Standards and ecosystem

Industry-wide methodology converges around four principles: regular evaluation cycles, rapid response to newly discovered attacks, adaptive methodology that evolves with model capabilities and cross-team integration with safety, policy and engineering functions. The MITRE ATLAS framework catalogues adversarial machine learning techniques, and the NIST AI Risk Management Framework provides governance language adopted in many enterprise procurement processes.

Limitations

Red teaming surfaces risks but does not exhaustively characterise them.
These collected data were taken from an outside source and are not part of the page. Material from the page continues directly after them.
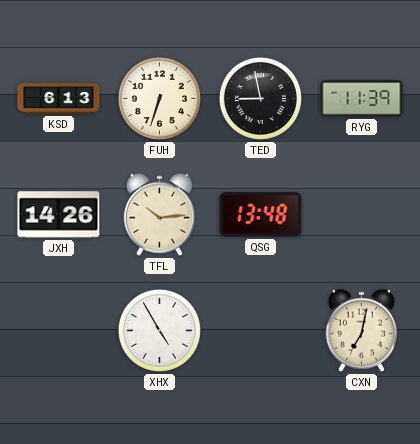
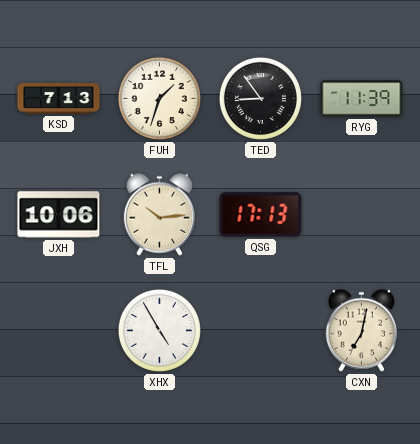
KSD: 6:13 -> 7:13
FUH: 6:33 -> 1:33
TED: 8:58 -> 8:54
JXH: 14:26 -> 10:06
QSG: 13:48 -> 17:13
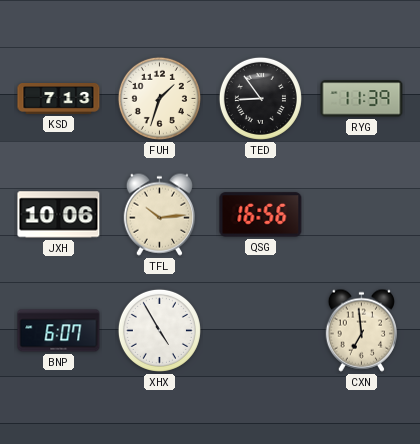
QSG: 17:13 -> 16:56
BNP: none -> 6:07
CXN: 7:02 -> 6:59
Persistent adversaries with budget and time will routinely defeat current safety training, leading some researchers to argue that defence-in-depth — combining model-level training with deployment-time monitoring, input filtering and output post-processing — is required for production deployments. Red teaming also faces ethical tensions: documented attack techniques can be misused, and access to dangerous capabilities must be carefully managed during evaluation.

References

  1. Anthropic. (2025). Frontier Red Team: Methodology and Findings. Anthropic Red Blog.
  2. OpenAI. (2025). ChatGPT Agent System Card. OpenAI.
  3. Microsoft. (2025). PyRIT and the AI Red Teaming Agent. Microsoft Security.
  4. National Institute of Standards and Technology. (2023). AI Risk Management Framework (AI RMF 1.0).
  5. Ministry of Digital Malaysia. (2024). Malaysia AI Governance Framework.